Inversement, le ministère public peut déclencher des poursuites car il le juge opportun quand bien même la partie civile refuserait de porter plainte ou retirerait sa plainte. L’attitude de la victime n’a aucune incidence sur le pouvoir du parquet qui peut déclencher des poursuites comme il le désire.

Il faut accompagner la liberté de l’irresponsabilité du ministère public.

  • 2. L’irresponsabilité du ministère public

C’est une garantie de cette liberté qui leur est reconnue que cette irresponsabilité des membres du ministère public, qui ne peuvent voir leur responsabilité engagée à la manière dont ils exercent leurs fonctions. Ainsi, on se trouve dans une situation selon laquelle on ne peut reprocher à un membre du ministère public, d’avoir commis une diffamation ou une injure dans les réquisitions écrites ou verbales qu’il a tenu. En effet, lorsqu’il accuse, il ne fait qu’exercer sa fonction.

On trouve une seule atténuation à cette irresponsabilité : lorsque l’on peut imputer aux membres du parquet une faute personnelle, intentionnelle, c’est-à-dire de sa part. Dans ce cas, la victime de cette faute personnelle peut en demander réparation, selon une procédure particulière. La victime exercera l’action contre l’État, devant les juridictions de l’ordre judiciaire, l’État exercera alors une action récursoire à l’encontre du magistrat fautif.

Sous-section 2 : Le ministère public représenté devant toutes les juridictions

C’est une règle sans exception que celle selon laquelle le ministère public doit être représenté devant toute juridiction répressive. On pourrait dire que cette règle s’explique suffisamment car le ministère public est partie principale au procès. Ce n’est pourtant pas ainsi que l’on explique cette règle. En effet, la jurisprudence l’explique en disant que le parquet est partie intégrante et nécessaire des juridictions répressives. Il est ainsi une composante à part entière de la juridiction.

Cela lui confère une position singulièrement ambiguë. Il est des deux côtés des barrières, faisant partie de la juridiction et étant demandeur devant elle.

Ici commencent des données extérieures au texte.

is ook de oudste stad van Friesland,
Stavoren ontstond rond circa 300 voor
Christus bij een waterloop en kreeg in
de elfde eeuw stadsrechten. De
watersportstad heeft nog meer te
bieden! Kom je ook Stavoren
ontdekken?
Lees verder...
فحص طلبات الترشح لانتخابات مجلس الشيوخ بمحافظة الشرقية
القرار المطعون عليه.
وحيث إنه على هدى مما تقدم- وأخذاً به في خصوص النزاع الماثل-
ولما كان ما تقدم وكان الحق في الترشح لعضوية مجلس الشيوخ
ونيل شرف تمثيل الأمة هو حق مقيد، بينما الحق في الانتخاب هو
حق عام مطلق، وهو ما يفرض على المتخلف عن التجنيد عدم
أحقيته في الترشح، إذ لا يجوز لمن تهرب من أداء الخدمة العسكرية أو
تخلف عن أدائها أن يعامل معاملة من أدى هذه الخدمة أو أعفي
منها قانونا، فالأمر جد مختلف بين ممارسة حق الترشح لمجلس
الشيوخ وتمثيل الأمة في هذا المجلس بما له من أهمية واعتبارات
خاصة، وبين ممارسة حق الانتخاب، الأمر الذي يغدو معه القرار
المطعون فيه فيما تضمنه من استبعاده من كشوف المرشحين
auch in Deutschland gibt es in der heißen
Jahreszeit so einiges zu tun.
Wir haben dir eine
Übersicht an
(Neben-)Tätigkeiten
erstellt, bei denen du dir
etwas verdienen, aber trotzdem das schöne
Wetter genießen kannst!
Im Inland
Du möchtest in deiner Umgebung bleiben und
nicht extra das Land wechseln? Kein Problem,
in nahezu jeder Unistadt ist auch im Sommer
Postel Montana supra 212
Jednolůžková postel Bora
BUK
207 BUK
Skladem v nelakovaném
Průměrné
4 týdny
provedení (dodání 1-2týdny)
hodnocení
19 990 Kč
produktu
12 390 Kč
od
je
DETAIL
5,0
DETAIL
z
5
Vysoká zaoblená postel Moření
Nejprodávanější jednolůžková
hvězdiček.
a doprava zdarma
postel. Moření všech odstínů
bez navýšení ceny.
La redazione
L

Il y a là une situation inexplicable qui est peut-être à l’origine de bien des difficultés.

Quelle que soit la pertinence de ces explications, s’agissant des juridictions de jugement, toute décision rendue par elle doit expressément constater la présence du parquet, à défaut de quoi la juridiction ne serait pas régulièrement composée. De ce que le ministère public est donc partie intégrante de la juridiction, il en résulte que sa compétence est calquée sur celle de la juridiction à laquelle il appartient, en tout cas au niveau territorial.

Le procureur de la république compétent est celui du lieu de l’infraction ; celui de la résidence de la personne soupçonnée ; celui du lieu d’arrestation de la personne ou bien encore celui de son lieu de détention, s’il est détenu pour une autre infraction . Pour les personnes morales, la compétence est faite par référence au lieu de l’infraction ou à la localisation de leur siège. Selon l’article 43 du Code de Procédure Pénale, tous ces procureurs ont une égale vocation à être compétents.

Comme le parquet est partie intégrante de la juridiction, il y aura un représentant devant chacune des juridictions répressives. P.ex : devant le tribunal de police ou la juridiction de proximité, le représentant est le procureur de la république ou le commissaire de police. Devant le tribunal correctionnel, le parquet est celui du tribunal de grande instance formé par le procureur de la république avec un ou plusieurs substituts et parfois des procureurs adjoints. Devant la cour d’appel, le procureur général assure le rôle du ministère public avec les avocats généraux et les substituts généraux. Près la Cour de cassation, on trouve un procureur général, des premiers avocats généraux et des avocats généraux.